------ Page

Just who are the company’s customers?  Is that one big account that represents over 50% of their business going to buy from the company through ownership change; and are they under contract to buy; or is the customer’s CEO a long time college buddy of our retiring seller?


 Another factor in calculating risk is the economy and the company’s trade area.  Based on the foreseeable future, is the company’s product or service going to be negatively affected? 


 Salaries and wages are usually the second largest expense after cost of goods. Considering the nature of the business and the degree of technical expertise needed to make the company’s products; is the new owner likely to find new people to replace retiring employees and management; and what will they have to pay them? A shortage of talent is like everything else, the more scarce, the more you have to pay.  Being the second largest expense, and not able to project future costs, means any projections are guesswork, and as we all know, anticipated future earnings is the foundation of all valuation models.

------------

▶ **Given exercise a**
Answer these questions about the passage on business valuation risk:
(i) Which expense is usually the second largest after cost of goods?
(ii) What share of the company's business does the one big account in the passage represent?
(iii) What does the passage call the foundation of all valuation models?

------ Extracted records

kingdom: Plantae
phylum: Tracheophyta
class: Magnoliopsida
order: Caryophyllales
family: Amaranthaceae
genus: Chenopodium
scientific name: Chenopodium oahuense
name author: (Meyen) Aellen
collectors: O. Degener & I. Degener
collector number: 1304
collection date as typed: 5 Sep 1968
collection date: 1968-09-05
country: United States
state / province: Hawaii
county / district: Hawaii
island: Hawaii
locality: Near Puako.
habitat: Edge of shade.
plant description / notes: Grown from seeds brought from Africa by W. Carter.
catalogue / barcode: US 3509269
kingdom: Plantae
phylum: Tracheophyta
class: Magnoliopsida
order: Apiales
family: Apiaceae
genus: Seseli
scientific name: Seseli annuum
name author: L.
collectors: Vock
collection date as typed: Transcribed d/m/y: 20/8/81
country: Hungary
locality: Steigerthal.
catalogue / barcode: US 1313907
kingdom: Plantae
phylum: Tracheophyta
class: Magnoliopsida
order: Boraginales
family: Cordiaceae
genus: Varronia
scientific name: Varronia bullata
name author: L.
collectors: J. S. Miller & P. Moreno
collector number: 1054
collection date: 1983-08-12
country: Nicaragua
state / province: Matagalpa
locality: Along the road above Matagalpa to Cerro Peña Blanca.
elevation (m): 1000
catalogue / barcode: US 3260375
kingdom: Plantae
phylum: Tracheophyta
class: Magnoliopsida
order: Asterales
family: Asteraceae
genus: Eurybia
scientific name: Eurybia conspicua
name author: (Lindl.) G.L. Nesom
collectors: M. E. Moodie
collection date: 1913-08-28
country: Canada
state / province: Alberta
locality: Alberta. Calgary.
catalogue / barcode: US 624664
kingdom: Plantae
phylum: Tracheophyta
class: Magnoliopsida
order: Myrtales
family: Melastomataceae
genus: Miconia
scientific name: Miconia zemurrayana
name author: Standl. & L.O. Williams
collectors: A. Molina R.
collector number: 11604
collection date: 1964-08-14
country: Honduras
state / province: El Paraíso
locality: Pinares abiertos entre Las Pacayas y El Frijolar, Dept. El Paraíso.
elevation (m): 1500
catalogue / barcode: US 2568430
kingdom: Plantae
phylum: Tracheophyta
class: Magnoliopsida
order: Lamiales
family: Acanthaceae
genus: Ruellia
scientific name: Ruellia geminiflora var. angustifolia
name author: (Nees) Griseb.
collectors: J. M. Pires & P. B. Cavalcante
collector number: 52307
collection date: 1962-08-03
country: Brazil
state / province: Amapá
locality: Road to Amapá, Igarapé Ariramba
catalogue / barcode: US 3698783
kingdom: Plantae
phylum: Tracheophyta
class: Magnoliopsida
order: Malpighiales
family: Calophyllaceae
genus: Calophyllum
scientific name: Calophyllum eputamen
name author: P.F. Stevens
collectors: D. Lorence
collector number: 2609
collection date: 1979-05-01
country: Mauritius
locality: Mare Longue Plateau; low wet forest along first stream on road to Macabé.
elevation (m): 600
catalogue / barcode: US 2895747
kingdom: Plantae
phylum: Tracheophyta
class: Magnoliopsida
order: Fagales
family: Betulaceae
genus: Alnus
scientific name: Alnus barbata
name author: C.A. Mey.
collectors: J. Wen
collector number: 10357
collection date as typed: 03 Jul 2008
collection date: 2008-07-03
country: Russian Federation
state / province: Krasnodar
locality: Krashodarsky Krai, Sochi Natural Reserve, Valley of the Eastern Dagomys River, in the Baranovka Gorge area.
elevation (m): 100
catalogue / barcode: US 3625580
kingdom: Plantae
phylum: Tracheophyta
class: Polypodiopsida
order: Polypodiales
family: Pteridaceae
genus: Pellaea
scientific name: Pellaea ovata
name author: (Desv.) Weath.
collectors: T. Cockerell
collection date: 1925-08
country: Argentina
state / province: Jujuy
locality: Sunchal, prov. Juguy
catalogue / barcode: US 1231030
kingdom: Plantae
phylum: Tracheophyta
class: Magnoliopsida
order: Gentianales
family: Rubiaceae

------------

▶ **Given exercise b**
Give the lines of the listing again, from the line with "name author: (Meyen) Aellen" up to and including the line with "locality: Alberta. Calgary.". Change "collectors" to "gatherers" throughout, and leave everything else unchanged.

▶ **Exercise output a**
(i) Salaries and wages.
(ii) Over 50%.
(iii) Anticipated future earnings.

▶ **Exercise output b**
name author: (Meyen) Aellen
gatherers: O. Degener & I. Degener
collector number: 1304
collection date as typed: 5 Sep 1968
collection date: 1968-09-05
country: United States
state / province: Hawaii
county / district: Hawaii
island: Hawaii
locality: Near Puako.
habitat: Edge of shade.
plant description / notes: Grown from seeds brought from Africa by W. Carter.
catalogue / barcode: US 3509269
kingdom: Plantae
phylum: Tracheophyta
class: Magnoliopsida
order: Apiales
family: Apiaceae
genus: Seseli
scientific name: Seseli annuum
name author: L.
gatherers: Vock
collection date as typed: Transcribed d/m/y: 20/8/81
country: Hungary
locality: Steigerthal.
catalogue / barcode: US 1313907
kingdom: Plantae
phylum: Tracheophyta
class: Magnoliopsida
order: Boraginales
family: Cordiaceae
genus: Varronia
scientific name: Varronia bullata
name author: L.
gatherers: J. S. Miller & P. Moreno
collector number: 1054
collection date: 1983-08-12
country: Nicaragua
state / province: Matagalpa
locality: Along the road above Matagalpa to Cerro Peña Blanca.
elevation (m): 1000
catalogue / barcode: US 3260375
kingdom: Plantae
phylum: Tracheophyta
class: Magnoliopsida
order: Asterales
family: Asteraceae
genus: Eurybia
scientific name: Eurybia conspicua
name author: (Lindl.) G.L. Nesom
gatherers: M. E. Moodie
collection date: 1913-08-28
country: Canada
state / province: Alberta
locality: Alberta. Calgary.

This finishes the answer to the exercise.